Terraform-Managed Internal Load Balancing for Cloud Run
How we provision a Regional Internal HTTPS Load Balancer — complete with Serverless NEGs, URL Maps, and SSL certificate rotation — across DEV, UAT, and PROD using a single Terraform codebase.
When you have 15+ Cloud Run services that need to be reachable from internal VPC clients, you can't just use Cloud Run's default URLs. You need stable, predictable hostnames (kb.ai-platform.example.internal, agent.ai-platform.example.internal) that route through a centralized Layer 7 load balancer. This requires stitching together Forwarding Rules, Target HTTPS Proxies, URL Maps, Backend Services, and Serverless Network Endpoint Groups (SNEGs) — all of which need to be consistent across three environments.
Our approach: a single main.tf that uses for_each over variable maps to dynamically create every resource. Environment differences live entirely in .tfvars files. Adding a new service to the load balancer is a three-line addition to the tfvars — one entry each in backend_services, host_rules, and path_matchers. This modular, data-driven approach dramatically reduces template duplication and keeps configuration readable.
# envs/dev.tfvars — Adding a new service is just a few lines
backend_services = {
"kb-service" = {
cloud_run_service = "my-kb-service"
}
"ai-agent" = {
cloud_run_service = "my-ai-agent"
}
"llm-gateway" = {
cloud_run_service = "my-llm-gateway"
}
"otel-collector" = {
cloud_run_service = "my-otel-collector"
}
}
host_rules = {
"kb" = "kb-matcher"
"agent" = "agent-matcher"
"llm" = "llm-matcher"
"otel" = "otel-matcher"
}
The Terraform uses google_compute_region_network_endpoint_group with network_endpoint_type = "SERVERLESS" to create SNEGs pointing at each Cloud Run service. A random suffix plus an MD5 hash of the service name prevents naming collisions, while create_before_destroy lifecycle rules ensure zero-downtime updates when the NEG needs recreation. This is a critical pattern because deleting a NEG while it is actively referenced by a backend service will immediately break your routing path.
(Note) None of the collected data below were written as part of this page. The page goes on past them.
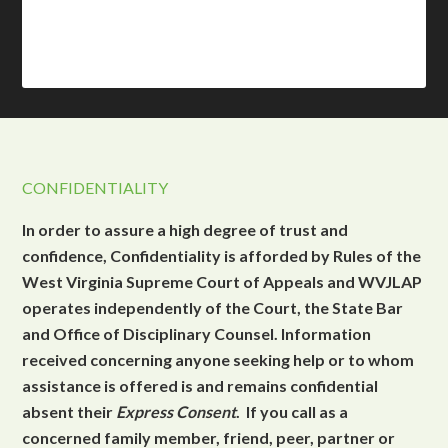
CONFIDENTIALITY
In order to assure a high degree of trust and
confidence, Confidentiality is afforded by Rules of the
West Virginia Supreme Court of Appeals and WVJLAP
operates independently of the Court, the State Bar
and Office of Disciplinary Counsel. Information
received concerning anyone seeking help or to whom
assistance is offered is and remains confidential
absent their
Express Consent
. If you call as a
concerned family member, friend, peer, partner or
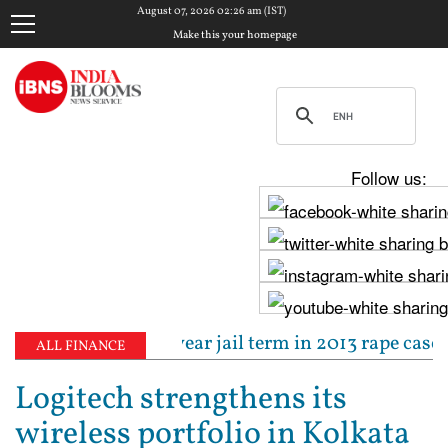
August 07, 2026 02:26 am (IST)
Make this your homepage
Follow us:
tenced to 10-year jail term in 2013 rape case as Bo
ALL FINANCE
Logitech strengthens its
wireless portfolio in Kolkata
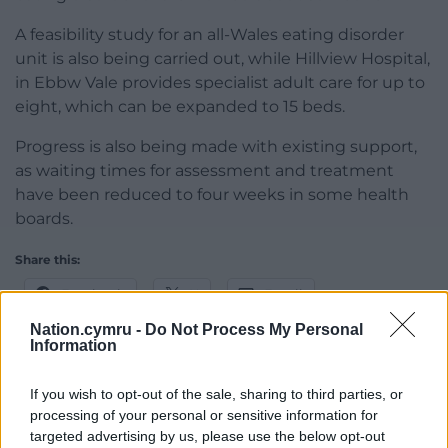
A feasibility study for an all-Wales eating disorder
unit is also being carried out, while Hillview Hospital,
in Ebbw Vale provides specialist adult care for up to
eight, which can be expanded to 15 beds.
Progress is also being made with existing support,
as waiting times for assessment and treatment
have been reduced to four weeks in some health
boards.
Share this:
Facebook
X
Email
Nation.cymru -
Do Not Process My Personal
Information
If you wish to opt-out of the sale, sharing to third parties, or
Support our Nation today
processing of your personal or sensitive information for
targeted advertising by us, please use the below opt-out
For the
price of a cup of coffee
a month you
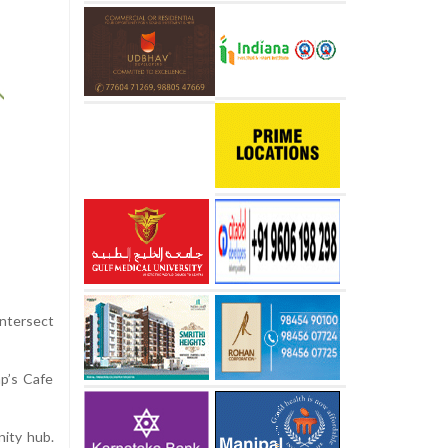
intersect
ap’s Cafe
nity hub.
resource "google_compute_region_network_endpoint_group" "serverless_negs" {
for_each = var.backend_services
name = "${each.key}-sneg-${random_id.random_suffix.hex}-${substr(md5(each.value.cloud_run_service), 0, 4)}"
network_endpoint_type = "SERVERLESS"
cloud_run {
service = each.value.cloud_run_service
}
lifecycle {
create_before_destroy = true
}
}
An optional enable_http_redirect flag provisions a separate URL Map, HTTP Proxy, and Forwarding Rule on port 80 that returns a 301 redirect to HTTPS. This is controlled per-environment — enabled in DEV and UAT for convenience, mandatory in PROD for compliance. It ensures that any user trying to reach a service via insecure channels is seamlessly and safely upgraded to TLS.
A major lesson learned was dealing with state drift in Terraform Serverless NEGs. If someone manually deletes or updates a Cloud Run service in the GCP Console, the SNEG enters a broken state, and Terraform fails to apply updates because the underlying service target is missing or has a different revision signature. The solution was implementing strict IAM policies restricting manual console edits, alongside running daily Terraform plans via cron to detect and alert on infrastructure drift immediately.